- DOCUMENT EXCERPT
# # # #

The reasons are various for this consideration. First, Fighting Talk published
the short stories of Lewis Nkosi, Ezekiel Mphahlele, Alfred Hutchinson,
and these appear to be uniformly better than those that appeared in Drum.
Second, the monthly excerpted the diaries of Alex La Guma, as well as one
or two chapters from Richard Rive’s then new novel Emergency, both of these
generic forms never found much serious representation in Drum. Third, while
Drum disengaged culture from politics, Fighting Talk articulated a cultural
politics in opposition to the apartheid state in this most political of
decades. Fourth, in contrast to Drum, Fighting Talk published literary
criticism and theorization of African literature by Joe Matthews and others.
Fifth, the reviews Ezekiel Mphahlele’s Down Second Avenue, Alfred Hutchinson’s
Road to Ghana, Todd Matshikiza’s Chocolates For My Wife in Fighting Talk,
were much more serious than the review of Peter Abraham’s Return to Egoli
in Drum magazine. Sixth, while Drum was enthralled with the connection
between New Negro modernity and New African modernity, Fighting Talk was
examining on its pages the nature of the African Revolution which was then
unfolding, as well as the politics of the African Independence Movement.

# # # #

- SUPPLIED MATERIAL
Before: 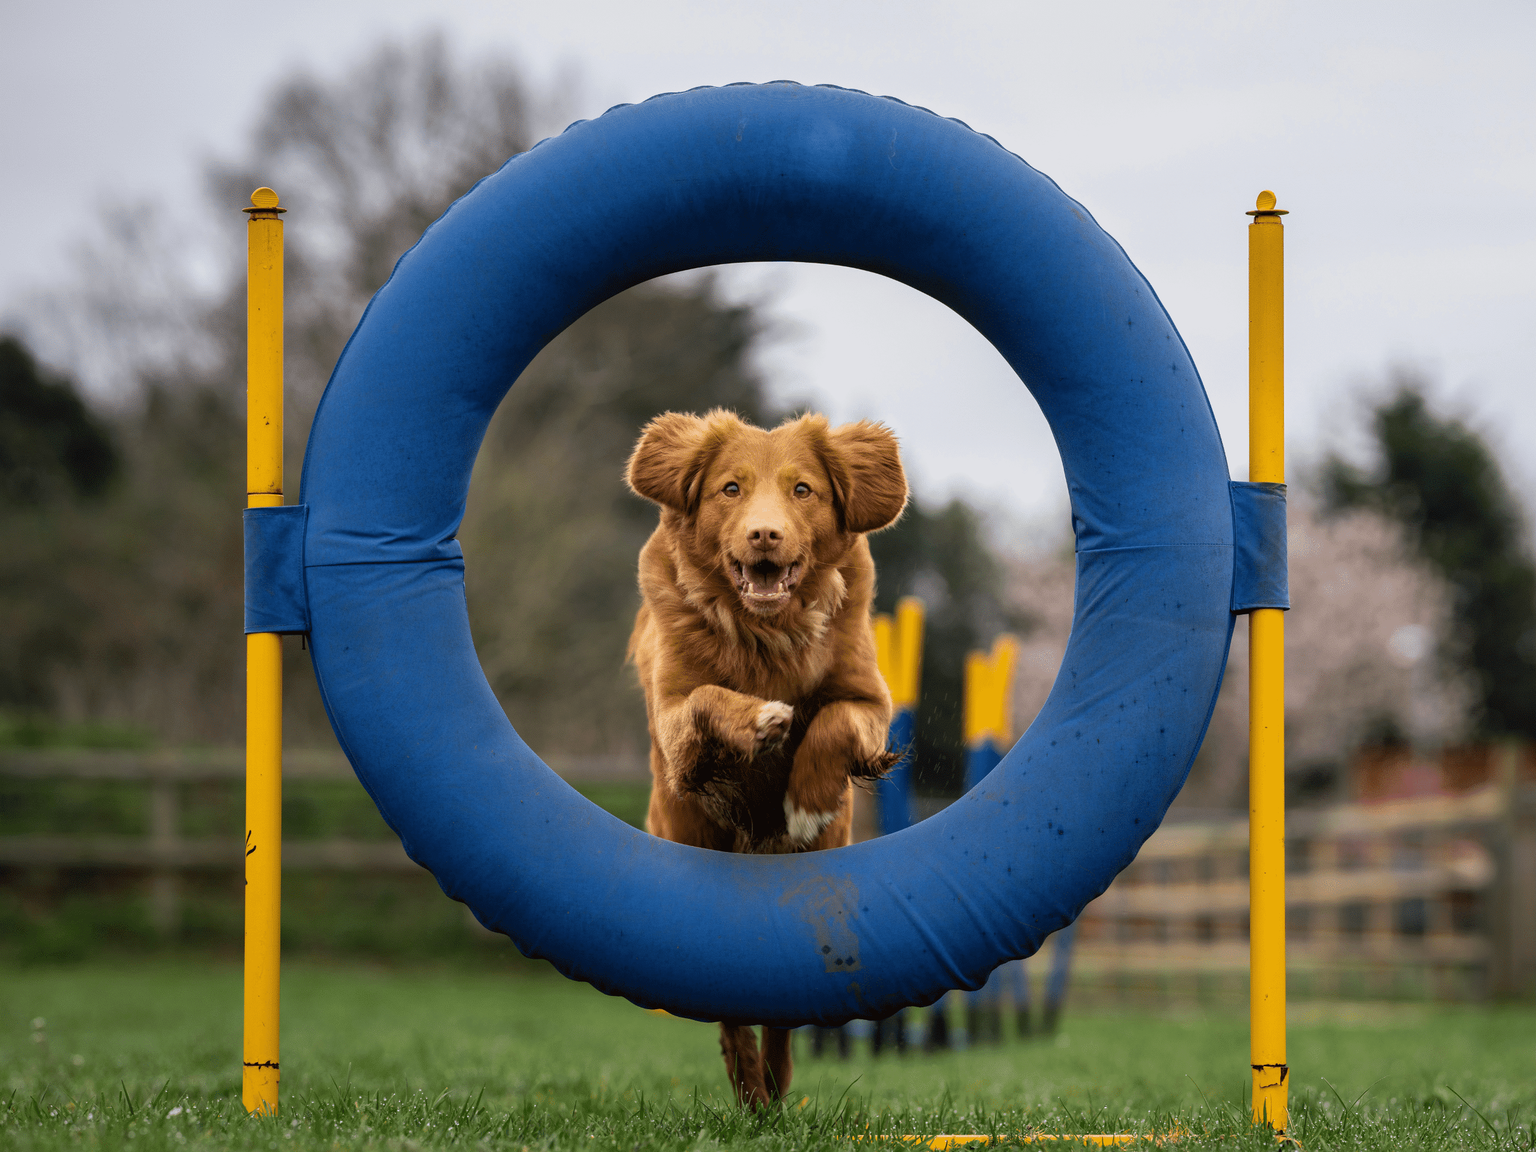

# # # #

In the passage comparing Fighting Talk with Drum, which novel did Fighting Talk publish one or two chapters from, and who wrote it? Please answer in one sentence.

- ANSWER TO THIS PROBLEM
Fighting Talk published one or two chapters from Richard Rive's then new novel Emergency.